Derivative Normed Vector Spaces

Question

Could someone provide an explanation for Proposition 3.9 below. The author states "The proposition is a simple application of Theorem 20.6" where Theorem 20.6 is the chain rule. However, I am uncertain as to how the chain rule is being applied here.

Answer 1

Hope this isn't too late... the solution is really just a chain rule application and basic linear algebra. Let $\iota_k: F_k \to F$ be defined by $\iota_k(\xi) = (0, \dots, \xi, \dots, 0)$, with $\xi$ in the $k^{th}$ slot. Also, define $\pi_k: F \to F_k$ by $\pi_k(\xi_1, \dots, \xi_m) = \xi_k$.

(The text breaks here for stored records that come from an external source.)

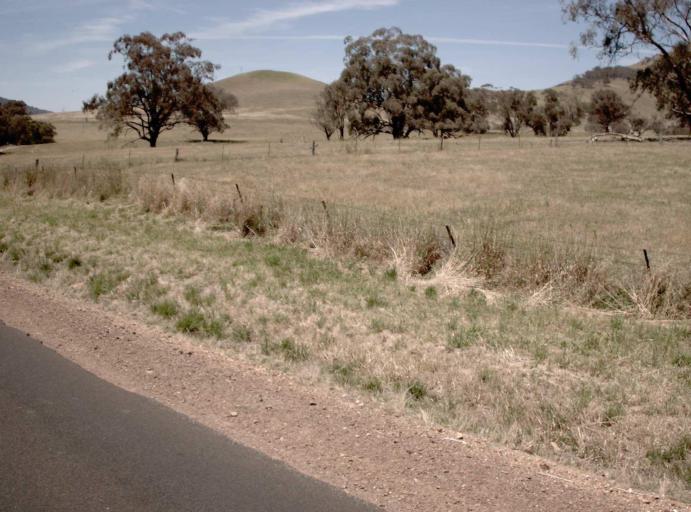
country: AU
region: Victoria
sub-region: East Gippsland
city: Bairnsdale
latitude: -37.1780
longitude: 147.7048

Here's some terminology: $\iota_k$ is often called the canonical injection of $F_k$ into $F$, and $\pi_k$ is called the canonical projection of $F$ onto $F_k$ (you can check that $\iota_k$ is injective and $\pi_k$ is surjective so these really are suitable names). These functions are continuous linear transformations (continuity is guranteed if you're working with finite-dimensional spaces).

Recall that if $V$ and $W$ are normed vector spaces and $T: V \to W$ is a continuous linear transformation, then for every $a \in V$, $DT(a)$ exists and equals $T$. Now, onto your question. Note that the statement $f = (f_1, \dots, f_m)$ is a convenient but loose way of saying \begin{align} f = \sum_{k=1}^m \iota_k \circ f_k. \tag{*} \end{align}

Suppose first that each $f_k$ is differentiable at $a$. Since each $\iota_k$ is a continuous linear map, it is differentiable everywhere; hence the composite map $\iota_k \circ f_k$ is also differentiable at $a$ by the chain rule. By (*), we have that $f$ is a sum of functions which are differentiable at $a$; hence is differentiable at $a$ as well, and its derivative is given by \begin{align} Df(a) &= \sum_{k=1}^m D(\iota_k \circ f_k)(a) \\ &= \sum_{k=1}^m D \iota_k(f_k(a)) \circ D f_k(a) \\ &= \sum_{k=1}^m \iota_k \circ Df_k(a). \end{align} This assertion is often written as $Df(a) = \left( Df_1(a), \dots, Df_m(a) \right)$.

Conversely, suppose that $f$ is differentiable at $a$. Let $k \in \{1, \dots, m\}$ be arbitrary; we want to show $f_k$ is differentiable at $a$. To do this, note that $\pi_k$ is a continuous linear map and hence everywhere differentiable. Since we have the identity $f_k = \pi_k \circ f$, it follows by the chain rule that $f_k$ is differentiable at $a$. This completes the proof.